((

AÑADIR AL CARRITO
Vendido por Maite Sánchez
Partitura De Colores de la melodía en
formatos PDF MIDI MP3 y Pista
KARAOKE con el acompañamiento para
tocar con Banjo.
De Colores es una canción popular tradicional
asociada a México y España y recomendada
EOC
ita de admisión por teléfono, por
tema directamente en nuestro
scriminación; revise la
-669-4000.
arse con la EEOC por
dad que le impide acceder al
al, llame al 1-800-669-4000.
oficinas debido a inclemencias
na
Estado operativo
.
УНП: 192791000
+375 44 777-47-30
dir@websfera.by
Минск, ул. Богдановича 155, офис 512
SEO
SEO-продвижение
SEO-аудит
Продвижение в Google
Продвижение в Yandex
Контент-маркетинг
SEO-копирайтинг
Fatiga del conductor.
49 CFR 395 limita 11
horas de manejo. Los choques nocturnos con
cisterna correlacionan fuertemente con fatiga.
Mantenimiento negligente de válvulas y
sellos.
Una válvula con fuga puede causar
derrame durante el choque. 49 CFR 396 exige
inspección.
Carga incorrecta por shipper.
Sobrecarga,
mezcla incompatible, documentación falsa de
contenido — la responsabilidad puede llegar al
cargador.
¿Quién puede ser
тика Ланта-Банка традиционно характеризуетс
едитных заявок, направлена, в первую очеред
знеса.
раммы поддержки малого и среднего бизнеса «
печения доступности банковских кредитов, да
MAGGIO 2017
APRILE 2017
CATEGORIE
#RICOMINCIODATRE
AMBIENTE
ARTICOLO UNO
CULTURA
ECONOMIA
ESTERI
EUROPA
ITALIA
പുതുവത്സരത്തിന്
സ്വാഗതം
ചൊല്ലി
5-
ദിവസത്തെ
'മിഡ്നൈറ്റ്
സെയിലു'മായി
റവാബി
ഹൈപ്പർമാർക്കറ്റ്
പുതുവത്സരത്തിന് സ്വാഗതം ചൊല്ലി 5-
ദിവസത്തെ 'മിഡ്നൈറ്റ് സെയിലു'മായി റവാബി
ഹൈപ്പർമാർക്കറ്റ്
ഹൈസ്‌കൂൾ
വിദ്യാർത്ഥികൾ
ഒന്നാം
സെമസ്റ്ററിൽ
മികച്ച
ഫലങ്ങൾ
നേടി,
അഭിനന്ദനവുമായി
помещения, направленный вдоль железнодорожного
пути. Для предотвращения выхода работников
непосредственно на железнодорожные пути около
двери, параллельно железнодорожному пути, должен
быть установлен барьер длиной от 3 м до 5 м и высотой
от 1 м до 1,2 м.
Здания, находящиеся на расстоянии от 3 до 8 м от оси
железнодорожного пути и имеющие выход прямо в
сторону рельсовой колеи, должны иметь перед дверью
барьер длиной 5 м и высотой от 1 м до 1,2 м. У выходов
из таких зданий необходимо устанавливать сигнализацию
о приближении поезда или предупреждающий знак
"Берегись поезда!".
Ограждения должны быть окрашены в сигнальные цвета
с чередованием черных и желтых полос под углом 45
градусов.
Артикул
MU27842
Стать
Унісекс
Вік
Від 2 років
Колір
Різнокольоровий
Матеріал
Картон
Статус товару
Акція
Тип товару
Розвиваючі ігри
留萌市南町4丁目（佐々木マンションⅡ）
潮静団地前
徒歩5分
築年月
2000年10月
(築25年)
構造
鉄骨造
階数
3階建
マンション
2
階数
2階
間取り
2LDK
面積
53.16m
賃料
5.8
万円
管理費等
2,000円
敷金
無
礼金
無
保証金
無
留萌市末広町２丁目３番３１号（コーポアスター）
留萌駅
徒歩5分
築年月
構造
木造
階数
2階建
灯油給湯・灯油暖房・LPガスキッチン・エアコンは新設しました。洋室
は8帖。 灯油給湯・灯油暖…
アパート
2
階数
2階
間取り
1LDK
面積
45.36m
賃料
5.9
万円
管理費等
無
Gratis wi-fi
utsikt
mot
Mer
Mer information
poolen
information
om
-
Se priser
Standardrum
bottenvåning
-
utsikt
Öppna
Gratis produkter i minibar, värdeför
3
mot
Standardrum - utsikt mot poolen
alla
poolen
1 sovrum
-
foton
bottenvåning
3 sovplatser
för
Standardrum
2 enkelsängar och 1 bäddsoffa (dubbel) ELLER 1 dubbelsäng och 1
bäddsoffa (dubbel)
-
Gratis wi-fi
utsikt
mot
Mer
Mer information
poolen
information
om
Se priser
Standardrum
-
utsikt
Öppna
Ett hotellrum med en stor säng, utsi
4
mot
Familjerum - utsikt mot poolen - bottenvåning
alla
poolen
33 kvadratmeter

))

**ABOUT THIS EXERCISE:** Output should match, line for line, the stretch of the material above from the line holding "Здания, находящиеся на" through the line holding "Ограждения должны быть".

**ANSWER SPACE:**
Здания, находящиеся на расстоянии от 3 до 8 м от оси
железнодорожного пути и имеющие выход прямо в
сторону рельсовой колеи, должны иметь перед дверью
барьер длиной 5 м и высотой от 1 м до 1,2 м. У выходов
из таких зданий необходимо устанавливать сигнализацию
о приближении поезда или предупреждающий знак
"Берегись поезда!".
Ограждения должны быть окрашены в сигнальные цвета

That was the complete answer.